[To do] Filter the listing below to the lines containing the string "Aggravated". The match is case-sensitive.

[Provided information]

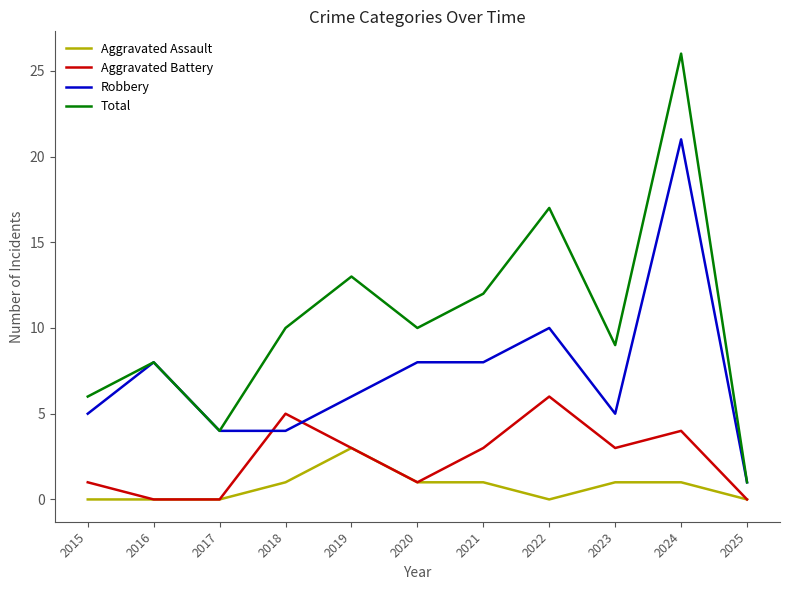

At which category does the chart reach its peak across all series?

2024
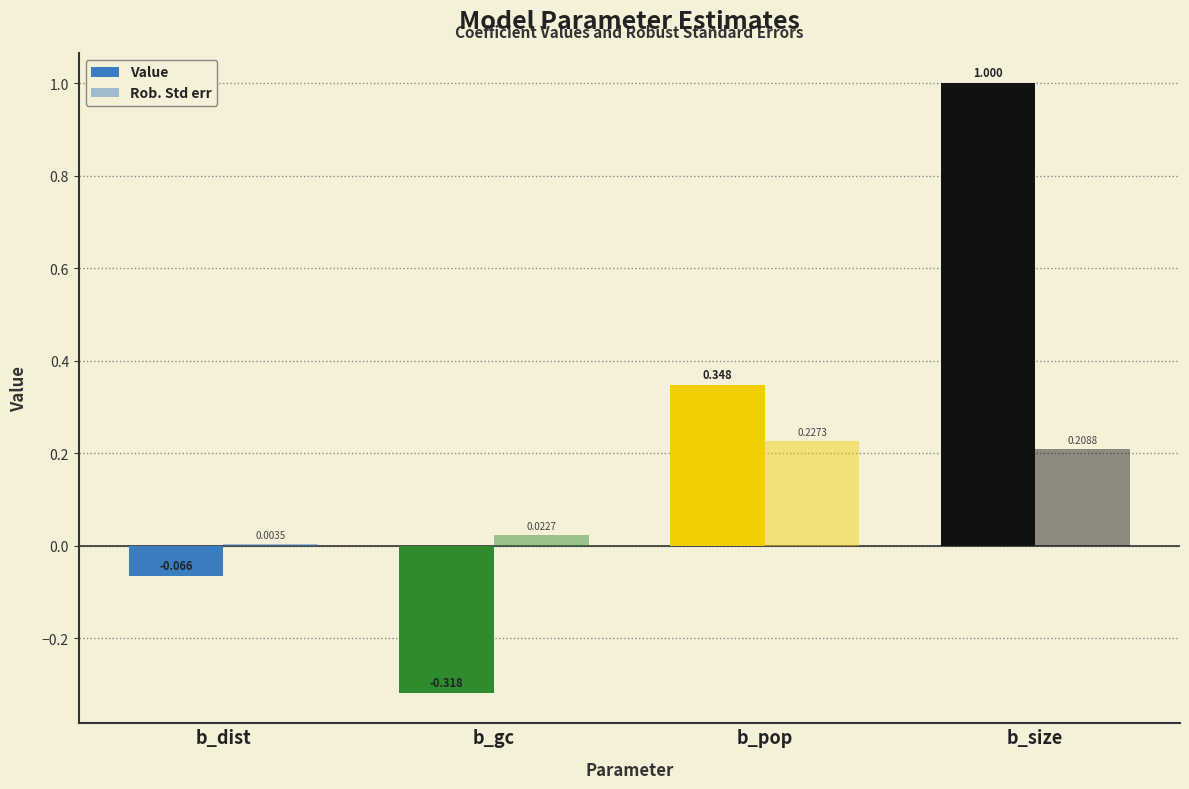

The Rob. Std err series shows 0.0 at b_gc. True or false?

True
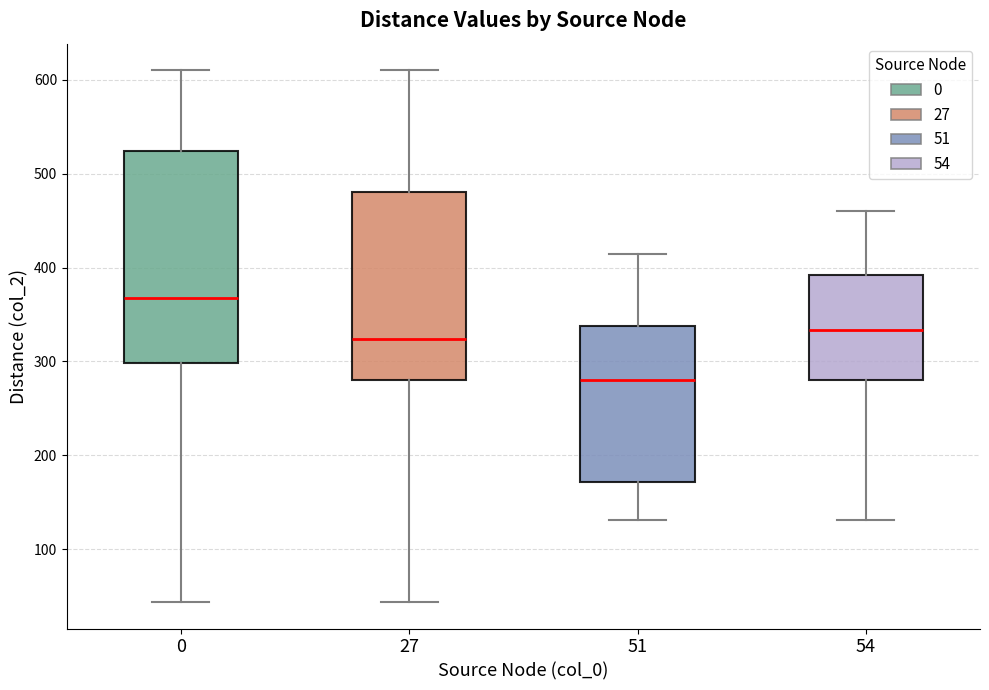

Where does the median line of the box at x = 51 sit on the y-axis? The values are not printed on the chart, so give them approximately, as read against the axis.

280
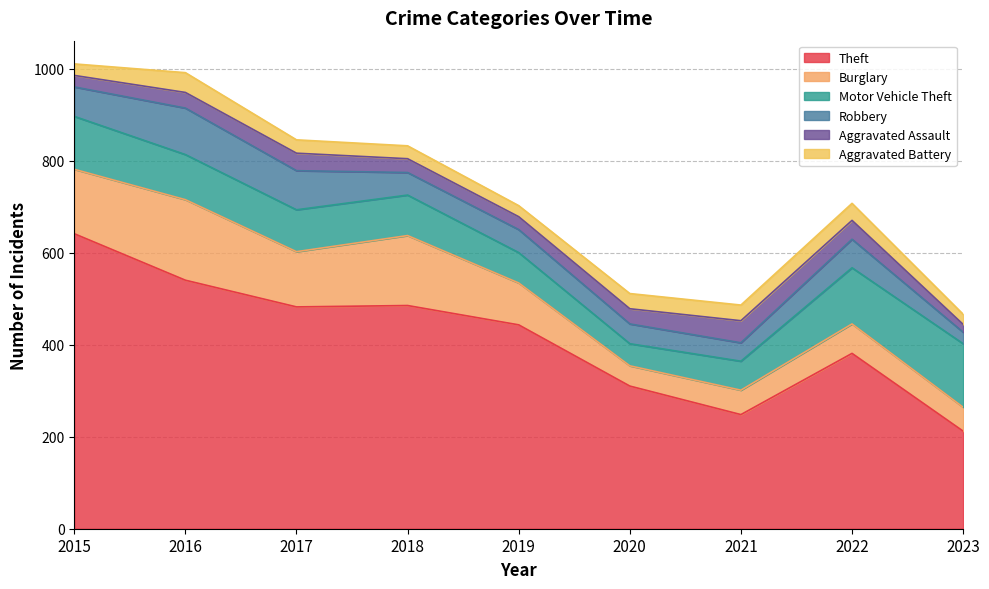

Where does the Aggravated Assault series first go above 33?

2016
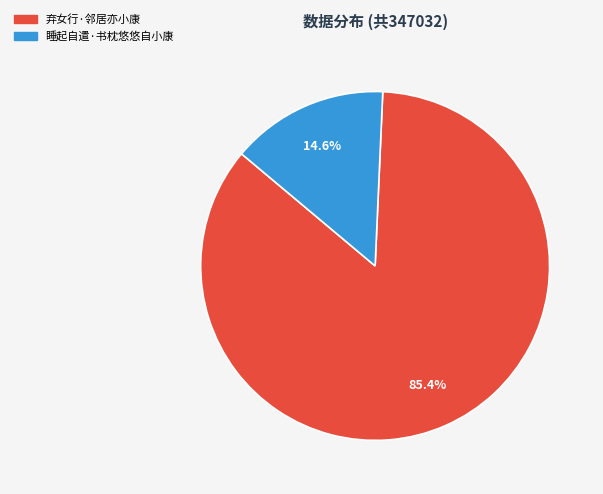

Combined, what portion of the pie is 弃女行·邻居亦小康 and 睡起自遣·书枕悠悠自小康?

100.0%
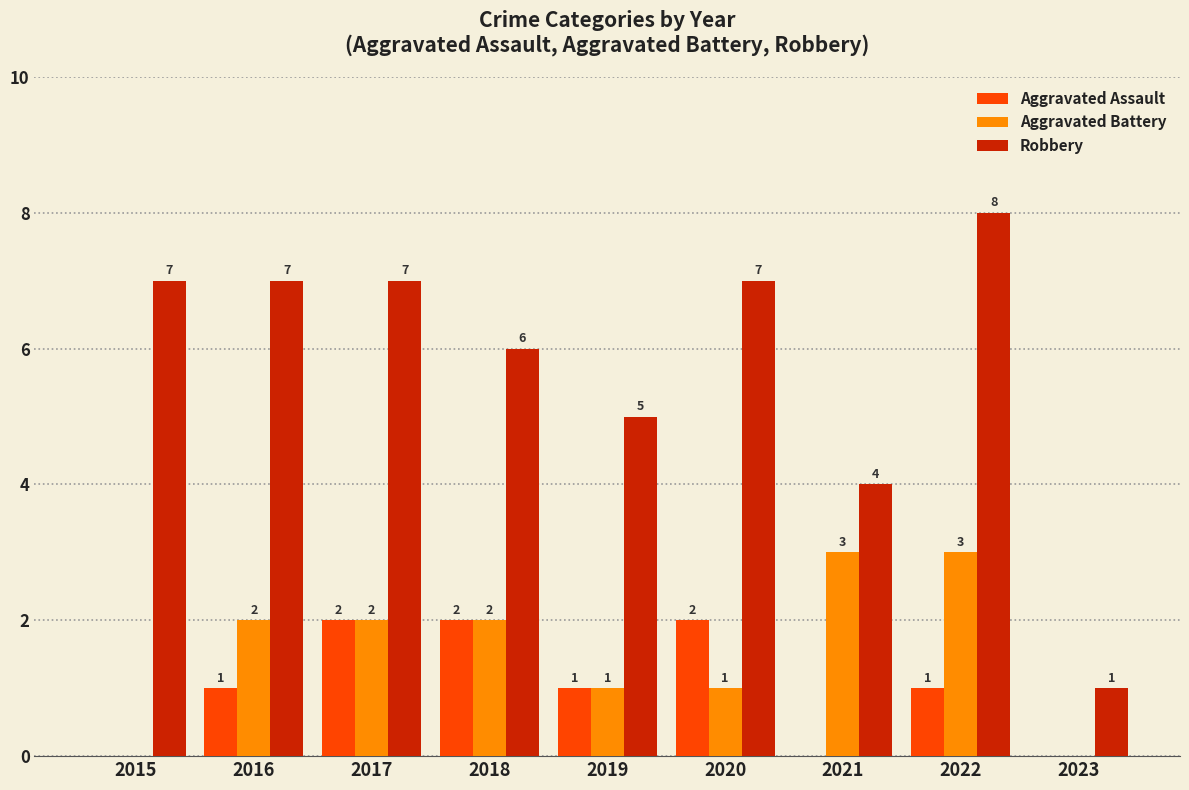

True or false: Aggravated Battery has a value of 1 at 2019.

True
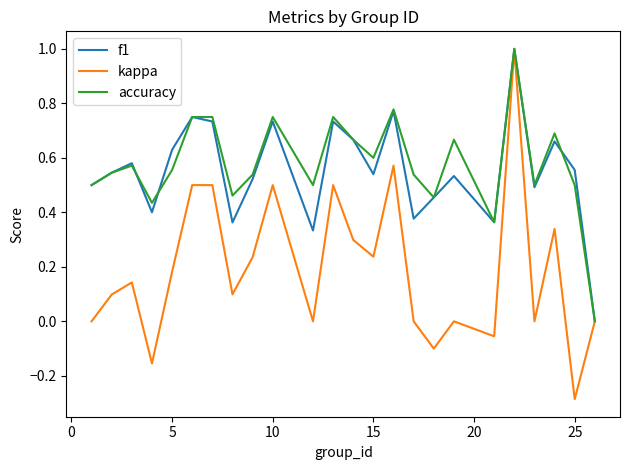

What is the sum of all f1 values?

13.2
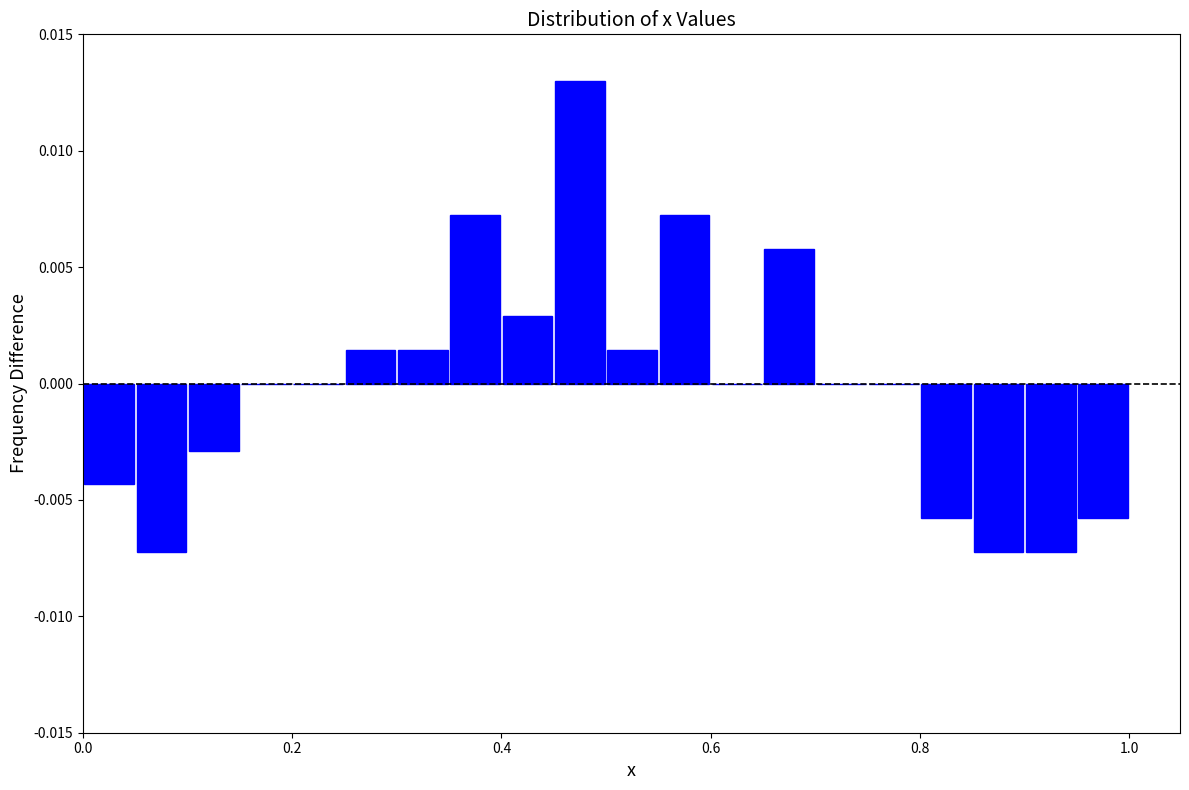

Around what value on the x-axis is the tallest bar? Give the approximate position of its centre, as read against the axis.

0.48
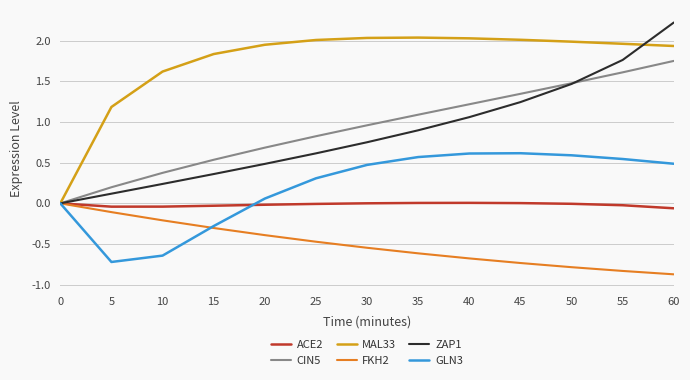

What is the smallest value displayed?

-0.9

[Output of the exercise]
Where does the Aggravated Assault series first go above 33?
True or false: Aggravated Battery has a value of 1 at 2019.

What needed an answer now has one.